CQRS Pattern: Separating Reads from Writes

What is CQRS?

Command Query Responsibility Segregation (CQRS) is a pattern that separates read and write operations for a data store. The write model (commands) and read model (queries) can be optimized independently.

Why CQRS?

Different Requirements

Read and write operations often have vastly different requirements:

  • Reads need fast, denormalized data for display
  • Writes need normalized data with business rule validation
  • Read/write ratios are often 90/10 or higher

Benefits

  • Independent scaling of read and write workloads
  • Optimized data schemas for each operation type
  • Simplified queries without complex joins
  • Better security through separated concerns

Implementation

Command Side

public class CreateOrderCommand {
    public Guid CustomerId { get; set; }
    public List<OrderItem> Items { get; set; }
}

public class CreateOrderHandler {
    public async Task Handle(CreateOrderCommand cmd) {
        var order = new Order(cmd.CustomerId, cmd.Items);
        await _repository.Save(order);
        await _eventBus.Publish(new OrderCreated(order.Id));
    }
}

Query Side

public class OrderSummaryQuery {
    public Guid OrderId { get; set; }
}

public class OrderSummaryHandler {
    public async Task<OrderSummaryDto> Handle(OrderSummaryQuery query) {
        return await _readDb.QueryFirstAsync<OrderSummaryDto>(
            "SELECT * FROM OrderSummaries WHERE Id = @Id",
            new { Id = query.OrderId }
        );
    }
}

Data Synchronization

Event-Based Sync

Commands publish domain events that update the read model:

public class OrderCreatedHandler : IEventHandler<OrderCreated> {
    public async Task Handle(OrderCreated evt) {
        await _readDb.ExecuteAsync(@"
            INSERT INTO OrderSummaries (Id, CustomerName, Total, Status)
            SELECT o.Id, c.Name, o.Total, o.Status
            FROM Orders o JOIN Customers c ON o.CustomerId = c.Id
            WHERE o.Id = @Id",
            new { Id = evt.OrderId }
        );
    }
}

Eventual Consistency

The read model may lag behind the write model.
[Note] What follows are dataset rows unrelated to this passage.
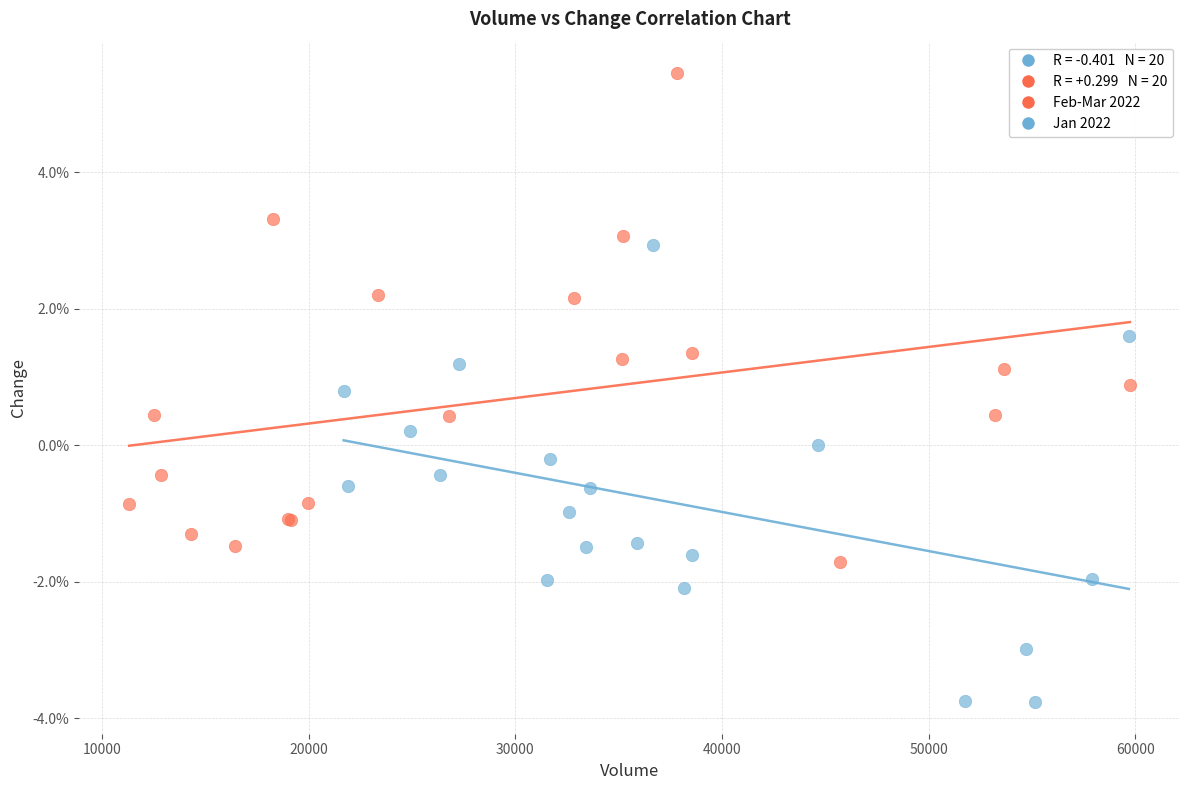

Which series contains the lowest Y value?

Jan 2022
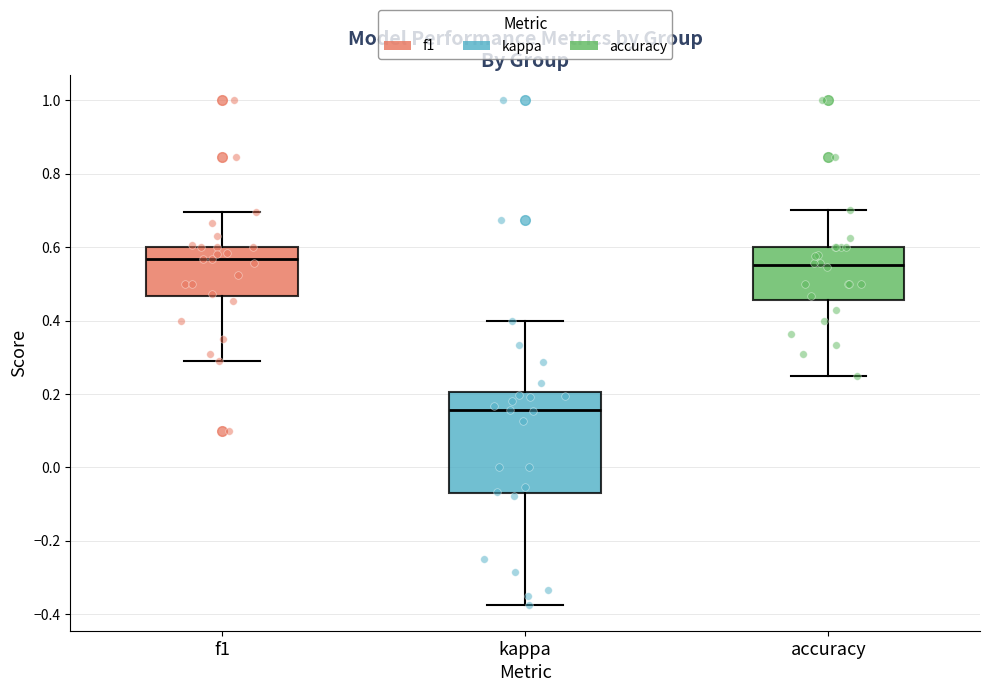

Which box's median line is the lowest?

kappa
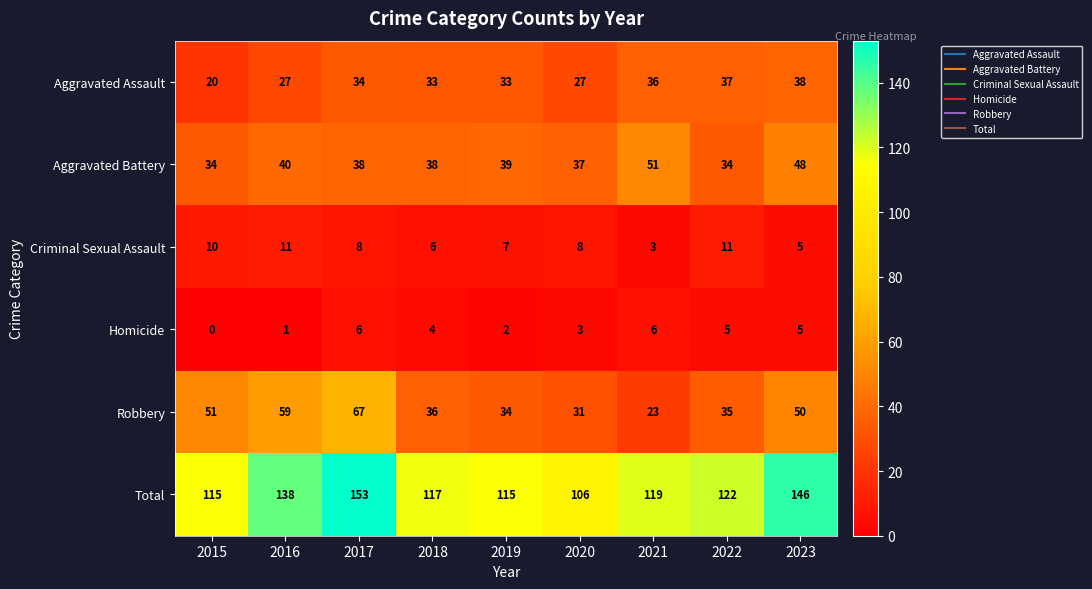

Which series has the largest range (max minus min)?

Total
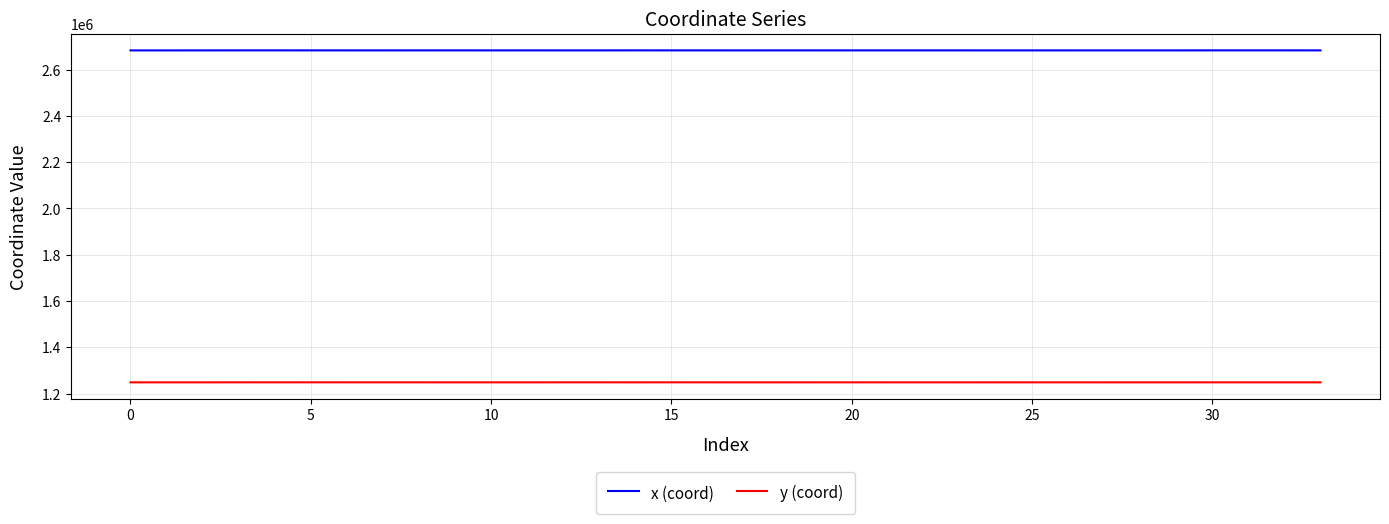

True or false: x (coord) and y (coord) intersect in this chart.

False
Design your UI to handle this gracefully.

When to Use CQRS

Good Candidates

  • Complex domains with many business rules
  • High read/write ratio applications
  • Systems requiring independent scaling
  • Event-sourced systems

When to Avoid

  • Simple CRUD applications
  • Small teams without DDD experience
  • Systems requiring strong consistency

CQRS + Event Sourcing

CQRS pairs naturally with Event Sourcing. Events become the mechanism for syncing write and read models while providing a complete audit trail.

Conclusion

CQRS adds complexity but provides powerful benefits for the right use cases. Start simple and introduce CQRS when the complexity of your domain justifies it.